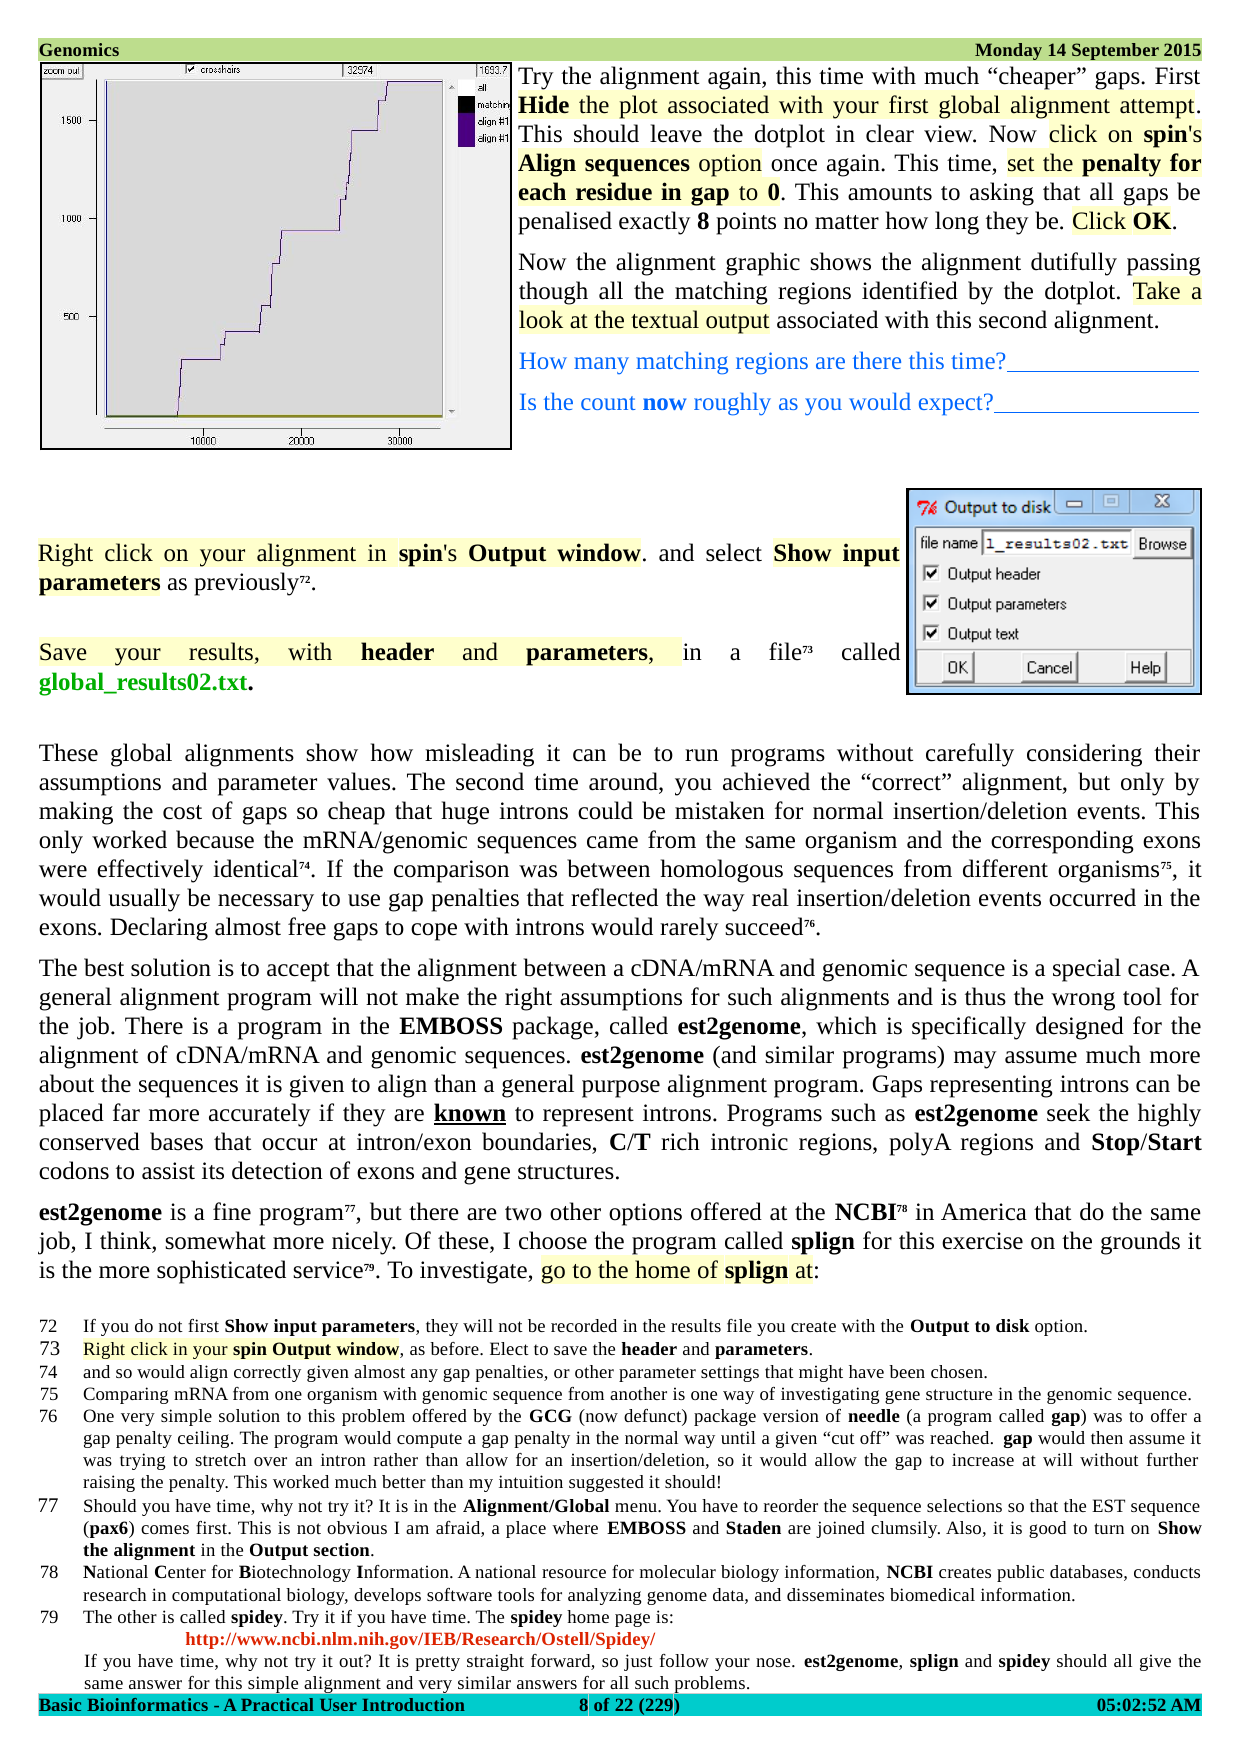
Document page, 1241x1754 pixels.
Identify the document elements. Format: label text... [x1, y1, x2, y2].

text Try the alignment again, this time with much “cheaper” gaps. First Hide the plot associated with your first global alignment attempt. This should leave the dotplot in clear view. Now click on spin's Align sequences option once again. This time, set the penalty for each residue in gap to 0. This amounts to asking that all gaps be penalised exactly 8 points no matter how long they be. Click OK. [38, 61, 1202, 450]
picture [909, 490, 1200, 693]
text If you do not first Show input parameters, they will not be recorded in the results file you create with the Output to disk option. [38, 1314, 1202, 1336]
text The other is called spidey. Try it if you have time. The spidey home page is: [39, 1605, 1202, 1627]
text These global alignments show how misleading it can be to run programs without carefully considering their assumptions and parameter values. The second time around, you achieved the “correct” alignment, but only by making the cost of gaps so cheap that huge introns could be mistaken for normal insertion/deletion events. This only worked because the mRNA/genomic sequences came from the same organism and the corresponding exons were effectively identical. If the comparison was between homologous sequences from different organisms, it would usually be necessary to use gap penalties that reflected the way real insertion/deletion events occurred in the exons. Declaring almost free gaps to cope with introns would rarely succeed. [38, 737, 1202, 941]
text Is the count now roughly as you would expect? [512, 386, 1202, 416]
text National Center for Biotechnology Information. A national resource for molecular biology information, NCBI creates public databases, conducts research in computational biology, develops software tools for analyzing genome data, and disseminates biomedical information. [39, 1561, 1202, 1605]
text One very simple solution to this problem offered by the GCG (now defunct) package version of needle (a program called gap) was to offer a gap penalty ceiling. The program would compute a gap penalty in the normal way until a given “cut off” was reached. gap would then assume it was trying to stretch over an intron rather than allow for an insertion/deletion, so it would allow the gap to increase at will without further raising the penalty. This worked much better than my intuition suggested it should! [38, 1404, 1202, 1493]
text and so would align correctly given almost any gap penalties, or other parameter settings that might have been chosen. [38, 1360, 1202, 1382]
text Save your results, with header and parameters, in a file called global_results02.txt. [38, 637, 906, 695]
text If you have time, why not try it out? It is pretty straight forward, so just follow your nose. est2genome, splign and spidey should all give the same answer for this simple alignment and very similar answers for all such problems. [39, 1649, 1202, 1693]
picture [42, 64, 510, 448]
text est2genome is a fine program, but there are two other options offered at the NCBI in America that do the same job, I think, somewhat more nicely. Of these, I choose the program called splign for this exercise on the grounds it is the more sophisticated service. To investigate, go to the home of splign at: [38, 1197, 1202, 1284]
text Right click on your alignment in spin's Output window. and select Show input parameters as previously. [38, 538, 906, 596]
text Should you have time, why not try it? It is in the Alignment/Global menu. You have to reorder the sequence selections so that the EST sequence (pax6) comes first. This is not obvious I am afraid, a place where EMBOSS and Staden are joined clumsily. Also, it is good to turn on Show the alignment in the Output section. [37, 1493, 1202, 1561]
text How many matching regions are there this time? [512, 346, 1202, 375]
text Now the alignment graphic shows the alignment dutifully passing though all the matching regions identified by the dotplot. Take a look at the textual output associated with this second alignment. [512, 247, 1202, 334]
text Right click in your spin Output window, as before. Elect to save the header and parameters. [39, 1336, 1202, 1360]
text The best solution is to accept that the alignment between a cDNA/mRNA and genomic sequence is a special case. A general alignment program will not make the right assumptions for such alignments and is thus the wrong tool for the job. There is a program in the EMBOSS package, called est2genome, which is specifically designed for the alignment of cDNA/mRNA and genomic sequences. est2genome (and similar programs) may assume much more about the sequences it is given to align than a general purpose alignment program. Gaps representing introns can be placed far more accurately if they are known to represent introns. Programs such as est2genome seek the highly conserved bases that occur at intron/exon boundaries, C/T rich intronic regions, polyA regions and Stop/Start codons to assist its detection of exons and gene structures. [38, 953, 1202, 1185]
text Comparing mRNA from one organism with genomic sequence from another is one way of investigating gene structure in the genomic sequence. [39, 1382, 1202, 1404]
text http://www.ncbi.nlm.nih.gov/IEB/Research/Ostell/Spidey/ [38, 1627, 1202, 1649]
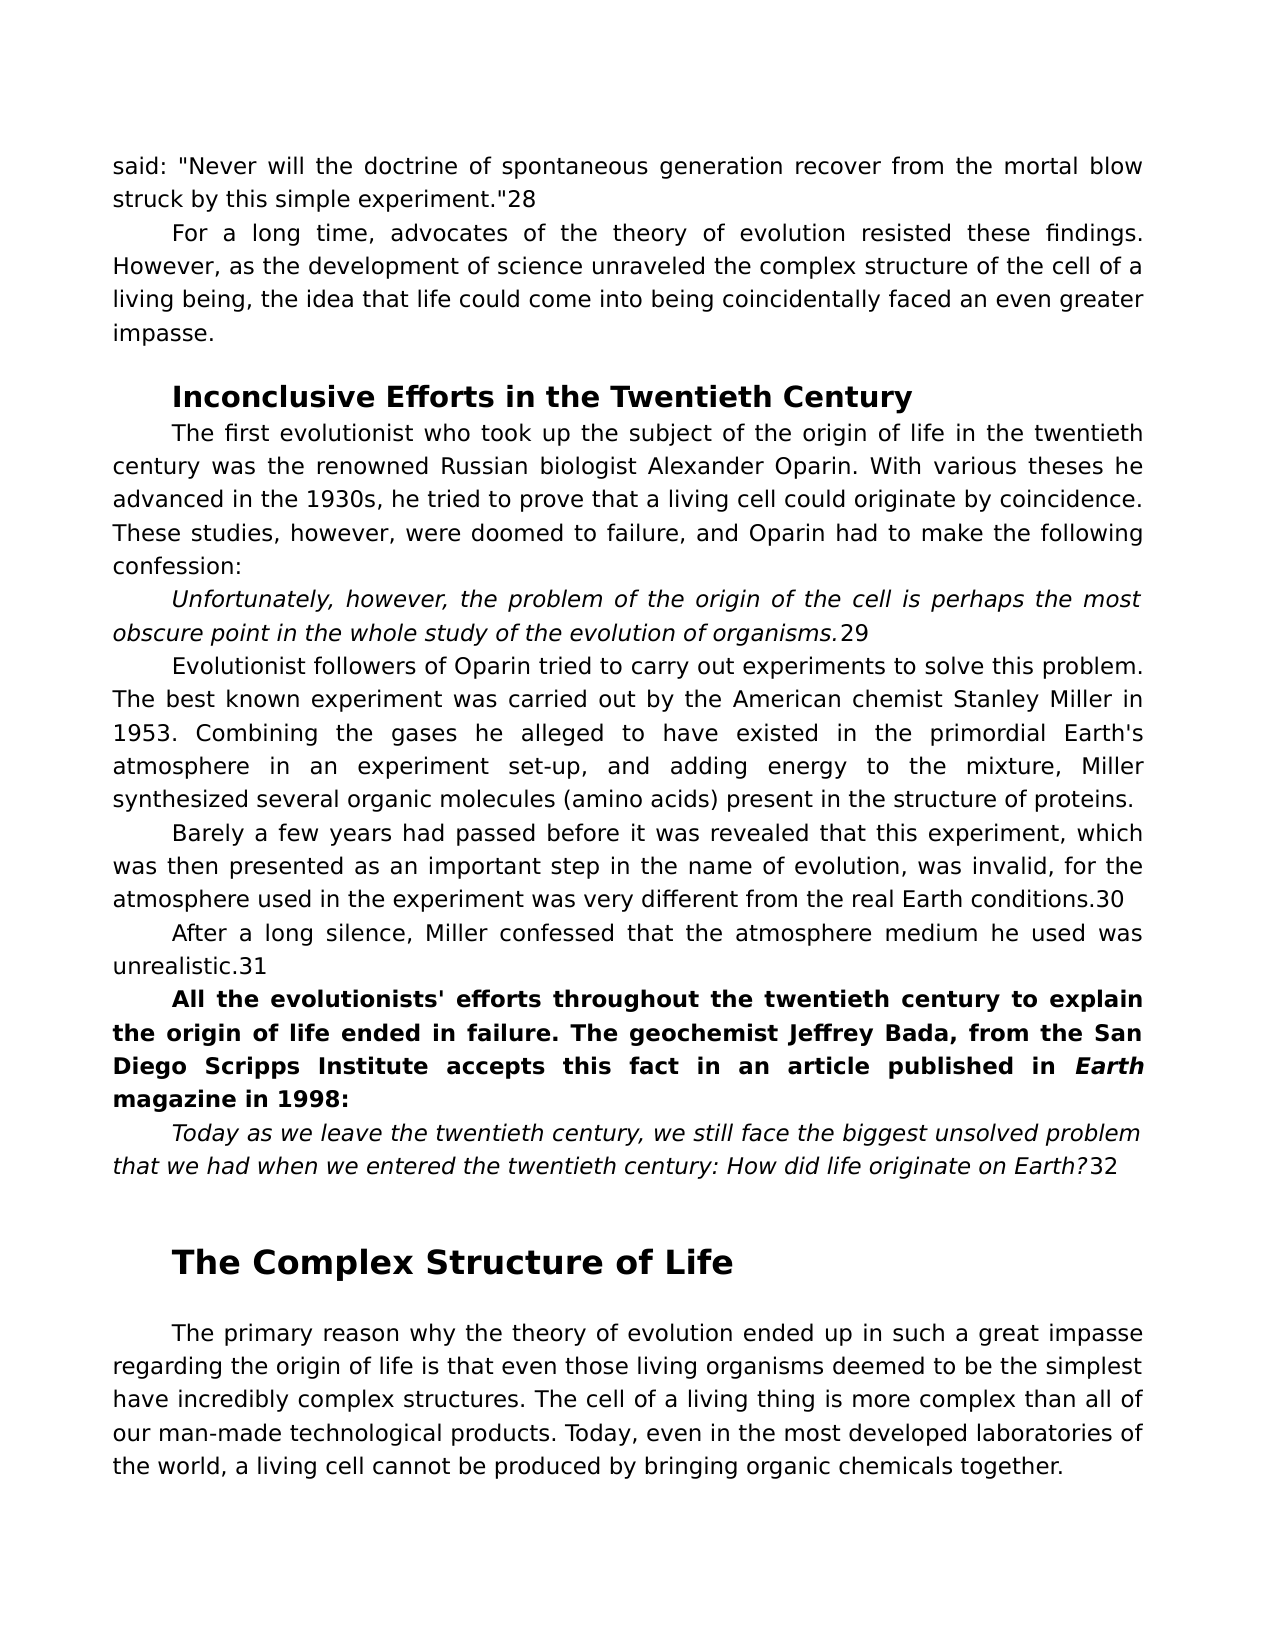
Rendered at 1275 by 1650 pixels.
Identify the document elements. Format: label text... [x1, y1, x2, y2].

text The Complex Structure of Life [112, 1248, 1145, 1281]
text Evolutionist followers of Oparin tried to carry out experiments to solve this problem. The best known experiment was carried out by the American chemist Stanley Miller in 1953. Combining the gases he alleged to have existed in the primordial Earth's atmosphere in an experiment set-up, and adding energy to the mixture, Miller synthesized several organic molecules (amino acids) present in the structure of proteins. [112, 648, 1145, 814]
text Inconclusive Efforts in the Twentieth Century [112, 381, 1145, 414]
text The first evolutionist who took up the subject of the origin of life in the twentieth century was the renowned Russian biologist Alexander Oparin. With various theses he advanced in the 1930s, he tried to prove that a living cell could originate by coincidence. These studies, however, were doomed to failure, and Oparin had to make the following confession: [112, 414, 1145, 581]
text The primary reason why the theory of evolution ended up in such a great impasse regarding the origin of life is that even those living organisms deemed to be the simplest have incredibly complex structures. The cell of a living thing is more complex than all of our man-made technological products. Today, even in the most developed laboratories of the world, a living cell cannot be produced by bringing organic chemicals together. [112, 1314, 1145, 1481]
text After a long silence, Miller confessed that the atmosphere medium he used was unrealistic.31 [112, 914, 1145, 981]
text For a long time, advocates of the theory of evolution resisted these findings. However, as the development of science unraveled the complex structure of the cell of a living being, the idea that life could come into being coincidentally faced an even greater impasse. [112, 214, 1145, 348]
text All the evolutionists' efforts throughout the twentieth century to explain the origin of life ended in failure. The geochemist Jeffrey Bada, from the San Diego Scripps Institute accepts this fact in an article published in Earth magazine in 1998: [112, 981, 1145, 1114]
text Unfortunately, however, the problem of the origin of the cell is perhaps the most obscure point in the whole study of the evolution of organisms.29 [112, 581, 1145, 648]
text said: "Never will the doctrine of spontaneous generation recover from the mortal blow struck by this simple experiment."28 [112, 148, 1145, 214]
text Today as we leave the twentieth century, we still face the biggest unsolved problem that we had when we entered the twentieth century: How did life originate on Earth?32 [112, 1114, 1145, 1181]
text Barely a few years had passed before it was revealed that this experiment, which was then presented as an important step in the name of evolution, was invalid, for the atmosphere used in the experiment was very different from the real Earth conditions.30 [112, 814, 1145, 914]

**What you need to do**
Each line of the listing that holds the string "picture" counts once; state how many there are, with nothing added.

**Response below**
2